We talked last night and got to laughing about Peyton Place, which came out in the fifties. He had just read a biography of Grace Metalious, who was sort of the Danielle Steel of her time. It was hot stuff. And they made a terrible movie out of it.
Rumpus: What are some of the other guilty pleasures that you guys share?
Wolff: We have an unquenchable appetite for vulgar comics and humor. I think I’m the master of all that Funny or Die has surveyed. I’m a great Zach Galifianakis fan and Will Ferrell, though we were both a little let down by the new Ron Burgundy movie.

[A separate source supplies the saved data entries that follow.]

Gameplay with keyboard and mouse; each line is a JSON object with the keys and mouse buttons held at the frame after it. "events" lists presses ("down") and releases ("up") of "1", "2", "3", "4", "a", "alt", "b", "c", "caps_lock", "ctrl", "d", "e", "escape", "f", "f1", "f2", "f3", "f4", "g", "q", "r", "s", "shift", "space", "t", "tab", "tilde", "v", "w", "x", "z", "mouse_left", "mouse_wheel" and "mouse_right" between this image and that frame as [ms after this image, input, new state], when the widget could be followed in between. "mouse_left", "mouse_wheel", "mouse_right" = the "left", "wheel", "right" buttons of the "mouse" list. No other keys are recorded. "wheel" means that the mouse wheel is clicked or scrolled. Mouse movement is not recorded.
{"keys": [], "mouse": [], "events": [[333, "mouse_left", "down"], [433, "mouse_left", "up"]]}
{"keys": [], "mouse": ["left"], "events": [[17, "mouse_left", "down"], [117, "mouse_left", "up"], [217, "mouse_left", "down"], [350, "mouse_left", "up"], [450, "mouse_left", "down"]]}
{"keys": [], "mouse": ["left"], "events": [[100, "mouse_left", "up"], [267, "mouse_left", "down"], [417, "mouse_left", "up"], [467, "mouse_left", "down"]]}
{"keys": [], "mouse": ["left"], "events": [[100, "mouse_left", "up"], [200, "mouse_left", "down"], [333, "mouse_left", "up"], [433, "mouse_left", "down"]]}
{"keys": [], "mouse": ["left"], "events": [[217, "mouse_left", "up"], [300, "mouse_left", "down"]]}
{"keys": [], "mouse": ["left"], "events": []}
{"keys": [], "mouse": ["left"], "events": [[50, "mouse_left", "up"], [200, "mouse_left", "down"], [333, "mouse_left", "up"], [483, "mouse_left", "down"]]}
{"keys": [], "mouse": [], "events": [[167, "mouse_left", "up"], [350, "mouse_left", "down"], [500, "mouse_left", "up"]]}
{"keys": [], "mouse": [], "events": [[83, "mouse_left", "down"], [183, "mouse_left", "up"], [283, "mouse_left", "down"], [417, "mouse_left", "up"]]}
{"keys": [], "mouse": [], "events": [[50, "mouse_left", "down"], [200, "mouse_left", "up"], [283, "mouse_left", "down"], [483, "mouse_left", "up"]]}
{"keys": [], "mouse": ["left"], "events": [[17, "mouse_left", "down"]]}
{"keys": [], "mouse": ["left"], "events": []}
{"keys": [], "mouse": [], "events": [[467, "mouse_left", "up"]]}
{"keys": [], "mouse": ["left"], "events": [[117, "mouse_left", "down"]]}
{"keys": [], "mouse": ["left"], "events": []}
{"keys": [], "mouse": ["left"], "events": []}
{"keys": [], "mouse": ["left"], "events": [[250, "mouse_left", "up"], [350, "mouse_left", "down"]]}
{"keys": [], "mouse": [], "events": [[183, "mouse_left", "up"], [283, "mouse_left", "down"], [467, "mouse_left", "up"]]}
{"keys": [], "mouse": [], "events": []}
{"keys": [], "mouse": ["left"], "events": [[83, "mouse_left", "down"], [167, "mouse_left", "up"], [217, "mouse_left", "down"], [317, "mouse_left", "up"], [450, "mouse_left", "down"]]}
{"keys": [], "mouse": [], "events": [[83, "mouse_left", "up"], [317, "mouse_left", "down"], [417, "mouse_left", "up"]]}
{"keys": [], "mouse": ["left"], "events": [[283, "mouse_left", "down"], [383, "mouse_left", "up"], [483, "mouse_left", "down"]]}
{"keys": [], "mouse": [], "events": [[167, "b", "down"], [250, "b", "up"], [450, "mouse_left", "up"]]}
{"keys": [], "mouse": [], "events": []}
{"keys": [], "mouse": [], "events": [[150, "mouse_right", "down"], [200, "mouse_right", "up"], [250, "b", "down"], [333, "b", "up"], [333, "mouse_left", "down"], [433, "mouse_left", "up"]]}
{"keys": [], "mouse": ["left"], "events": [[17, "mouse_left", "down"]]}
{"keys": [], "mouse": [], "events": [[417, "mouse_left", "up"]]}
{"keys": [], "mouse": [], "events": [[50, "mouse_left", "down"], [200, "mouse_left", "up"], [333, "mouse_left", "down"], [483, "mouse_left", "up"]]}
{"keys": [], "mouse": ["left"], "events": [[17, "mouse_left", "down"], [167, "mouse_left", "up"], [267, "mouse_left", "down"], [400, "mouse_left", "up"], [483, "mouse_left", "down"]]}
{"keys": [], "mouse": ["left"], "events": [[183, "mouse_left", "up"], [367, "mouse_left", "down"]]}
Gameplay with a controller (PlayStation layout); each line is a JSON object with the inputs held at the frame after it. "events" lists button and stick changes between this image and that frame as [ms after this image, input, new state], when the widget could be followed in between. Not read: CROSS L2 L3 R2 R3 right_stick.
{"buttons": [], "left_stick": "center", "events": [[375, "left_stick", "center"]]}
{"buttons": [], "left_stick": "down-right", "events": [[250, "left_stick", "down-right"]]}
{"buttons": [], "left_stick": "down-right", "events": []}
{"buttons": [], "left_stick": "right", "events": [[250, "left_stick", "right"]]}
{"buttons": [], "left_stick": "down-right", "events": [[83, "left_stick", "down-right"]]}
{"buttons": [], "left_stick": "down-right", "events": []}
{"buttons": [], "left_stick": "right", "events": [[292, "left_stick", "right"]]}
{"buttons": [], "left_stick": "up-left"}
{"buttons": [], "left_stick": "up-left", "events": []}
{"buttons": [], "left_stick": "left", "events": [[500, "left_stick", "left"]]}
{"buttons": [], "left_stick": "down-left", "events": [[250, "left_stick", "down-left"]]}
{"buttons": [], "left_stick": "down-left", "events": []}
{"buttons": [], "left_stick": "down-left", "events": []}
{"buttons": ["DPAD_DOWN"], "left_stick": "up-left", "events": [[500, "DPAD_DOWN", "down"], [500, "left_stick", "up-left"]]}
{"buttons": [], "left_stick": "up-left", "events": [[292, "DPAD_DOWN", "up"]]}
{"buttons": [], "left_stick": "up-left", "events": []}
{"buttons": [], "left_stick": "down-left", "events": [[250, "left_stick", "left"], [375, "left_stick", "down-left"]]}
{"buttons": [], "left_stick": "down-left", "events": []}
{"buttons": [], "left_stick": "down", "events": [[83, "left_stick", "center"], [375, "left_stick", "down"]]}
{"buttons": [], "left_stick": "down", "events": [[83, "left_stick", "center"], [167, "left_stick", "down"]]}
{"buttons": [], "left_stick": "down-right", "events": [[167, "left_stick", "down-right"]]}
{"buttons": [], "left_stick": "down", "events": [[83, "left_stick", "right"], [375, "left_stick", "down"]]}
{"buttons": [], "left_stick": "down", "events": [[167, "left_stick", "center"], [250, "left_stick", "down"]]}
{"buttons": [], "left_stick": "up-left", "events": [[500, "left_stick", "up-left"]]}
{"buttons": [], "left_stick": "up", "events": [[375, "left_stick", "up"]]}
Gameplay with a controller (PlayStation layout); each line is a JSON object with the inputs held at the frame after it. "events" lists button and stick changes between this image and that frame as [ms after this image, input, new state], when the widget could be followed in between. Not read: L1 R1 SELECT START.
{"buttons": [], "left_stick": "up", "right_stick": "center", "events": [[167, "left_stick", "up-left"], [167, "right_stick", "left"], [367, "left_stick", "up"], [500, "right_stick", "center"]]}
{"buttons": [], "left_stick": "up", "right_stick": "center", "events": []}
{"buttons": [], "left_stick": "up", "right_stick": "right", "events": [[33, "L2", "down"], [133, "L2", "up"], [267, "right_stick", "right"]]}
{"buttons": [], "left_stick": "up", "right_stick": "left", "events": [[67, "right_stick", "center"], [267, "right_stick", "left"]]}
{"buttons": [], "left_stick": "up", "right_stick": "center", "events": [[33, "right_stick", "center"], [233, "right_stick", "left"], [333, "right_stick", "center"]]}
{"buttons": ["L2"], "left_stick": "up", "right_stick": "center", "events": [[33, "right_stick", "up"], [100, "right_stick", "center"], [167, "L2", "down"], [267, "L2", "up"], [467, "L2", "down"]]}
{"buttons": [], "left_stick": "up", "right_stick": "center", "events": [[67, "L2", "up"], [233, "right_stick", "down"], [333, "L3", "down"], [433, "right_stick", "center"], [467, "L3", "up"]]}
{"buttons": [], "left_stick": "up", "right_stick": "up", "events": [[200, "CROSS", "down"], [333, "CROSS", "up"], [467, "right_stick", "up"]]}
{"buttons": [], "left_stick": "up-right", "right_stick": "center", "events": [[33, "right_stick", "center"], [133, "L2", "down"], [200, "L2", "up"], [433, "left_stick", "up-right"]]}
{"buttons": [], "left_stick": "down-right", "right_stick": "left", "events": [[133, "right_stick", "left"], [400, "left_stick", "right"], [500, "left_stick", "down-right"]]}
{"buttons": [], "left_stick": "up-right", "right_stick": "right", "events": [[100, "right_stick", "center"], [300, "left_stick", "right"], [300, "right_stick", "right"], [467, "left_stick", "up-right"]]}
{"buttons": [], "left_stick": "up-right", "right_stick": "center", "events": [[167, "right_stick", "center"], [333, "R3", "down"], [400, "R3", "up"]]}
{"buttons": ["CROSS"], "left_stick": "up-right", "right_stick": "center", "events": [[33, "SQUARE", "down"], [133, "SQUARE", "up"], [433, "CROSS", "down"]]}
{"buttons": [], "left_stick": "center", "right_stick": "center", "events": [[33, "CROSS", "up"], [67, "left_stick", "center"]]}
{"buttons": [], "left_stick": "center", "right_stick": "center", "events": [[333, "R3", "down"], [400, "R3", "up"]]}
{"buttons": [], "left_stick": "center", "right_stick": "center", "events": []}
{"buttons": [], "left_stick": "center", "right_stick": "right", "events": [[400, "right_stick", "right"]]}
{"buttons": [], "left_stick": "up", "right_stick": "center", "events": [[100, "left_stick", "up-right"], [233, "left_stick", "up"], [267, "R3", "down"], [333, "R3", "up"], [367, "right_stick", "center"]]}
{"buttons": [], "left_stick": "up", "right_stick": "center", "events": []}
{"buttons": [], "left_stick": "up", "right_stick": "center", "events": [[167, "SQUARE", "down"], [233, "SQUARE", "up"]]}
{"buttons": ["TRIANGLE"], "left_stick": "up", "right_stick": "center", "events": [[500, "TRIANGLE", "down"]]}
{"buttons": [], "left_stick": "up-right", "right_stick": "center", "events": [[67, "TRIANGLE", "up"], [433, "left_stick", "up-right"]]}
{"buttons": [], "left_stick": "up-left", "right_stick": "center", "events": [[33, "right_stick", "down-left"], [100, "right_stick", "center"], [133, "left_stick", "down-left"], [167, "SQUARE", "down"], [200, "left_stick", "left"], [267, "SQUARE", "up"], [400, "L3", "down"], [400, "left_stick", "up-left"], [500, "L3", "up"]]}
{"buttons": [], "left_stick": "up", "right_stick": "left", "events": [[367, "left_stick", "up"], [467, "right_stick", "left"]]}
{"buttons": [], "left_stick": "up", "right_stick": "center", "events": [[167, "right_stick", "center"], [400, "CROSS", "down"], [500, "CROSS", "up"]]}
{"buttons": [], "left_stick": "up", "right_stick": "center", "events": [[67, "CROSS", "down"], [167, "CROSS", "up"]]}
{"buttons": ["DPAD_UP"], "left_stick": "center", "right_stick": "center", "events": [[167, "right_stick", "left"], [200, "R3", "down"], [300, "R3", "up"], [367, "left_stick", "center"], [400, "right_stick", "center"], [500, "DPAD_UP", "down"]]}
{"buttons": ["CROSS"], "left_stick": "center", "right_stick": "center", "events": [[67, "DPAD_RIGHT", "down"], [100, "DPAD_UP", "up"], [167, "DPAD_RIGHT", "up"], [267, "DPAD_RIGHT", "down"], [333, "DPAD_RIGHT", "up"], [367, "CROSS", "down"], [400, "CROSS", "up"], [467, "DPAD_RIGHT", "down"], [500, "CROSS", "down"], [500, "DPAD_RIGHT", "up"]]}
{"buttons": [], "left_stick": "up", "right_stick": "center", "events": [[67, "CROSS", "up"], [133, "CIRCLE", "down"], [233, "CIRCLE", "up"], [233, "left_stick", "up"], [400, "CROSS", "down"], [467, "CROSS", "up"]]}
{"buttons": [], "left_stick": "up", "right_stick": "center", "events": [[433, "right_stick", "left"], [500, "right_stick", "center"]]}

You know, we might be talking about The Wire, which I think is one of the great novels of our time, but at the same time, we’ll talk about A Dance to the Music of Time, these novels of manners in England. And we both share an enthusiasm for Edward St. Aubyn. We talk about him a lot. So it’s a grab bag.
Rumpus: Do you guys share drafts of your writing?
Wolff: Well, for me, there’s been a lot less to show recently, but absolutely. We have little short-hands we use, like “Mute the violin here.” But, also, when you’re building to a climax of comprehension, there’s a tendency on my part anyway to let rhetoric roll me along a bit, and he hears that at once.
Rumpus: What an incredible resource for both of you, to have an editor who knows you so well.
Wolff: I’ll say. We can both hear the false clink of something. You know, a coin that’s not made of what it’s supposed to made of. We can hear that and call each other on it. He certainly can hear when I’m putting on a long face or pulling on my beard about something.
I’m a great Red Sox fan and my favorite player is Dustin Perdroia, the second baseman. I was telling Toby that he might just be my favorite baseball player ever. He asked me, “What is it about him?” and I said, “He’s got this amazing work ethic.” Toby started breaking up, and he said, “I never thought I’d live long enough to hear my brother commend somebody for their work ethic.” He immediately heard the bullshit in it.